Records show the family arranged for Alaska Airlines to “assist to and from gates at all points.”
Huntleigh, USA said it can’t comment yet because it has not seen the lawsuit filed Wednesday in King County Superior Court.

Alaska Airlines did respond to our request for comment with this statement: 

“We're heartbroken by this tragic and disturbing incident. After landing in Portland, Ms. Kekona was assisted into her own motorized scooter by an airport consortium wheelchair service provider who then escorted her from the aircraft into the concourse. Once in the concourse, she went off on her own. We learned from bystanders that Ms. Kekona sustained a fall while attempting to operate her own electronic chair down a moving escalator next to the A concourse elevator. We immediately called the Port of Portland Fire and Rescue, along with Port of Portland Police, who responded to the scene quickly to provide her medical treatment."

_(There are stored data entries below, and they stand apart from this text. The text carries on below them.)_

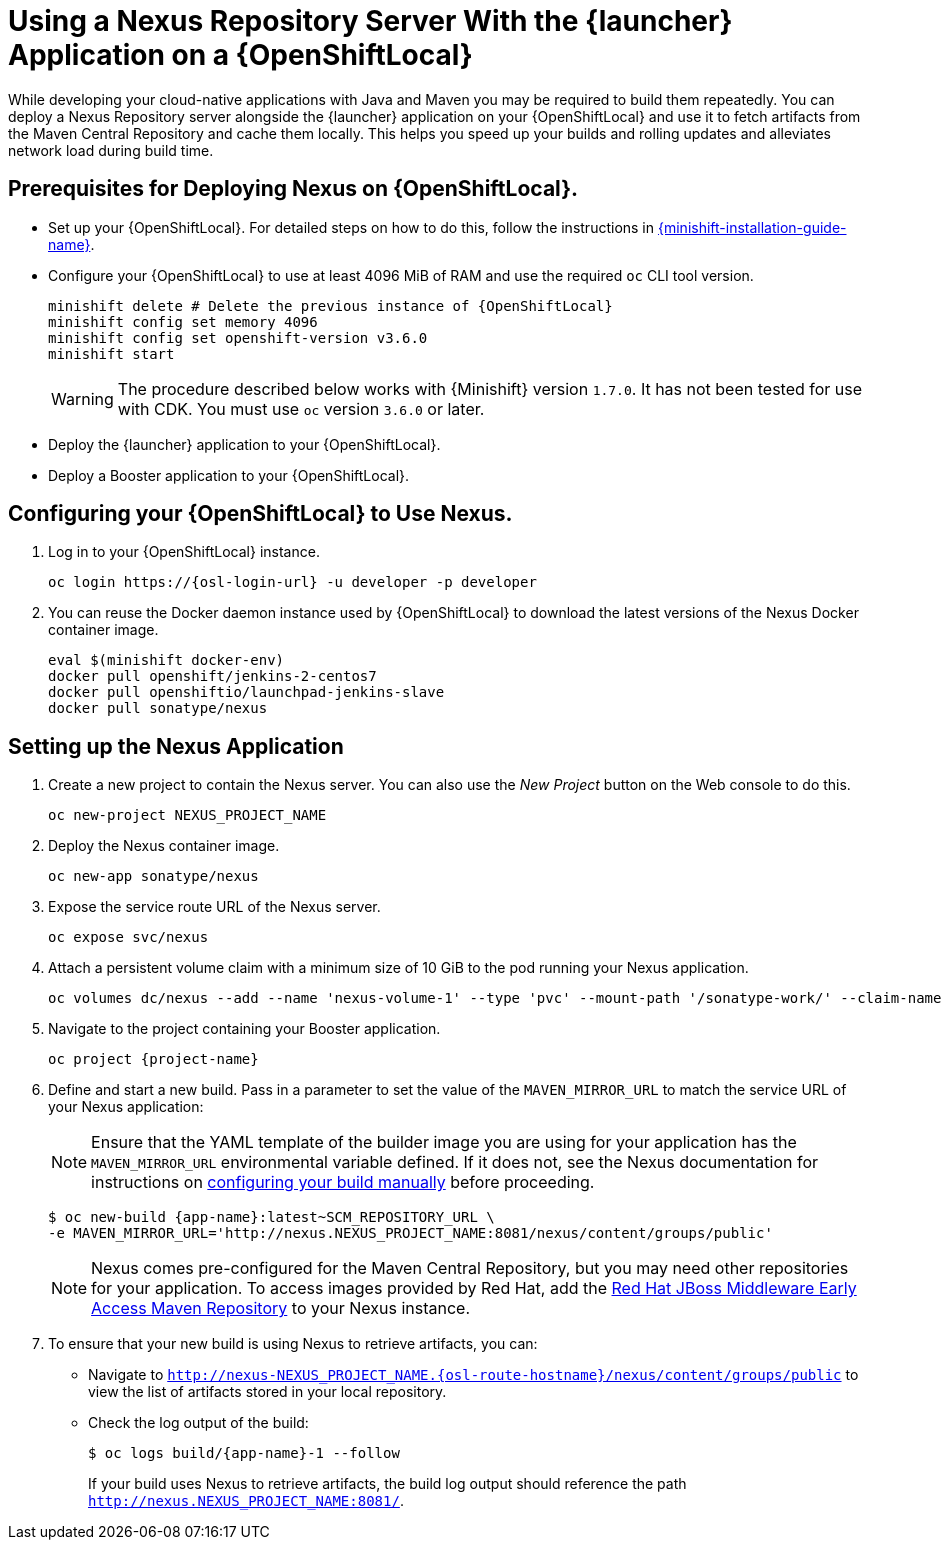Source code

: // name variable defined locally, because it is only used in this topic
:nexus-project-name: NEXUS_PROJECT_NAME
// e.g. https://github.com/path/to/source.git
:scm-repo-url: SCM_REPOSITORY_URL


= Using a Nexus Repository Server With the {launcher} Application on a {OpenShiftLocal}

While developing your cloud-native applications with Java and Maven you may be required to build them repeatedly.
You can deploy a Nexus Repository server alongside the {launcher} application on your {OpenShiftLocal} and use it to fetch artifacts from the Maven Central Repository and cache them locally.
This helps you speed up your builds and rolling updates and alleviates network load during build time.

== Prerequisites for Deploying Nexus on {OpenShiftLocal}.


* Set up your {OpenShiftLocal}. For detailed steps on how to do this, follow the instructions in link:{link-launcher-openshift-local-install-guide}[{minishift-installation-guide-name}].

////
* Set up your project for use with Maven. For more information on how to do this see the link:https://maven.apache.org/guides/getting-started/index.html[Maven Getting Started Guide^]
////

////
* Verify that your application image has a `MAVEN_MIRROR_URL` environment variable. If it does not have this environmental variable, follow the link:https://books.sonatype.com/nexus-book/reference/config.html[Nexus documentation^] to configure your build.
////

////
* Ensure that you give each pod enough resources to function. You may have to edit the link:https://docs.openshift.com/container-platform/3.4/dev_guide/deployments/how_deployments_work.html#creating-a-deployment-configuration[pod template] in the Nexus deployment configuration to request more resources.
////

* Configure your {OpenShiftLocal} to use at least 4096 MiB of RAM and use the required `oc` CLI tool version.
+
[source,bash,subs="attributes+"]
--
minishift delete # Delete the previous instance of {OpenShiftLocal}
minishift config set memory 4096
minishift config set openshift-version v3.6.0
minishift start
--
+
[WARNING]
--
The procedure described below works with {Minishift} version `1.7.0`.
It has not been tested for use with CDK.
You must use `oc` version `3.6.0` or later.
--

* Deploy the {launcher} application to your {OpenShiftLocal}.

* Deploy a Booster application to your {OpenShiftLocal}.

== Configuring your {OpenShiftLocal} to Use Nexus.

. Log in to your {OpenShiftLocal} instance.
+
[source,bash,subs="attributes+"]
--
oc login https://{osl-login-url} -u developer -p developer
--
+
. You can reuse the Docker daemon instance used by {OpenShiftLocal} to download the latest versions of the Nexus Docker container image.
+
[source,bash,subs="attributes+"]
--
eval $(minishift docker-env)
docker pull openshift/jenkins-2-centos7
docker pull openshiftio/launchpad-jenkins-slave
docker pull sonatype/nexus
--

== Setting up the Nexus Application

.  Create a new project to contain the Nexus server. You can also use the _New Project_ button on the Web console to do this.
+
[source,bash,subs="attributes+"]
--
oc new-project {nexus-project-name}
--
+
. Deploy the Nexus container image.
+
[source,bash,subs="attributes+"]
--
oc new-app sonatype/nexus
--
+
. Expose the service route URL of the Nexus server.
+
[source,bash,subs="attributes+"]
--
oc expose svc/nexus
--
+
. Attach a persistent volume claim with a minimum size of 10 GiB to the pod running your Nexus application.
+
// NOTE: seems that minishift (with oc v 3.6.0alpha1) is fine with USING '1G'  for volume size, while openshift Online requires the syntax '1Gi'.
+
[source,bash,subs="attributes+"]
--
oc volumes dc/nexus --add --name 'nexus-volume-1' --type 'pvc' --mount-path '/sonatype-work/' --claim-name 'nexus-pv' --claim-size '10Gi' --overwrite
--
+
.  Navigate to the project containing your Booster application.
+
[source,bash,subs="attributes+"]
--
oc project {project-name}
--
+
. Define and start a new build. Pass in a parameter to set the value of the `MAVEN_MIRROR_URL` to match the service URL of your Nexus application:
+
[NOTE]
--
Ensure that the YAML template of the builder image you are using for your application has the `MAVEN_MIRROR_URL` environmental variable defined.
If it does not, see the Nexus documentation for instructions on link:https://help.sonatype.com/display/NXRM2/Maven+and+Other+Build+Tools[configuring your build manually^] before proceeding.
--
+
[source,bash,subs="attributes+"]
--
$ oc new-build {app-name}:latest~{scm-repo-url} \
-e MAVEN_MIRROR_URL='http://nexus.{nexus-project-name}:8081/nexus/content/groups/public'
--
+
[NOTE]
--
Nexus comes pre-configured for the Maven Central Repository, but you may need other repositories for your application. To access images provided by Red Hat, add the link:https://maven.repository.redhat.com/[Red Hat JBoss Middleware Early Access Maven Repository] to your Nexus instance.
--
+
. To ensure that your new build is using Nexus to retrieve artifacts, you can:

* Navigate to `http://nexus-{nexus-project-name}.{osl-route-hostname}/nexus/content/groups/public` to view the list of artifacts stored in your local repository.
* Check the log output of the build:
+
[source,bash,subs="attributes+"]
--
$ oc logs build/{app-name}-1 --follow
--
+
If your build uses Nexus to retrieve artifacts, the build log output should reference the path `http://nexus.{nexus-project-name}:8081/`.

Kekona’s family knows a lawsuit won’t bring their mother back, but they hope for accountability and change so that what happened to their mother and grandmother doesn’t happen to anyone else. 
“I want them to make it right,” said Kekona’s granddaughter Danielle Kekahuna. “It’s not gonna bring her back, but someone needs to own up. Someone needs to take responsibility.” 

Thursday, Alaska Airlines emailed kxly4 to add this to the company's statement: "We don’t have all the facts, but after conducting a preliminary investigation, it appears that Ms. Kekona declined ongoing assistance in the terminal and decided to proceed on her own to her connecting flight. It also appears that when her family members booked the reservation, they did not check any of the boxes for a passenger with “Blind/low vision,” “Deaf/hard of hearing,” or “Other special needs (i.e., developmental or intellectual disability, senior/elderly).” So, there was no indication in the reservation that Ms. Kekona had cognitive, visual, or auditory impairments."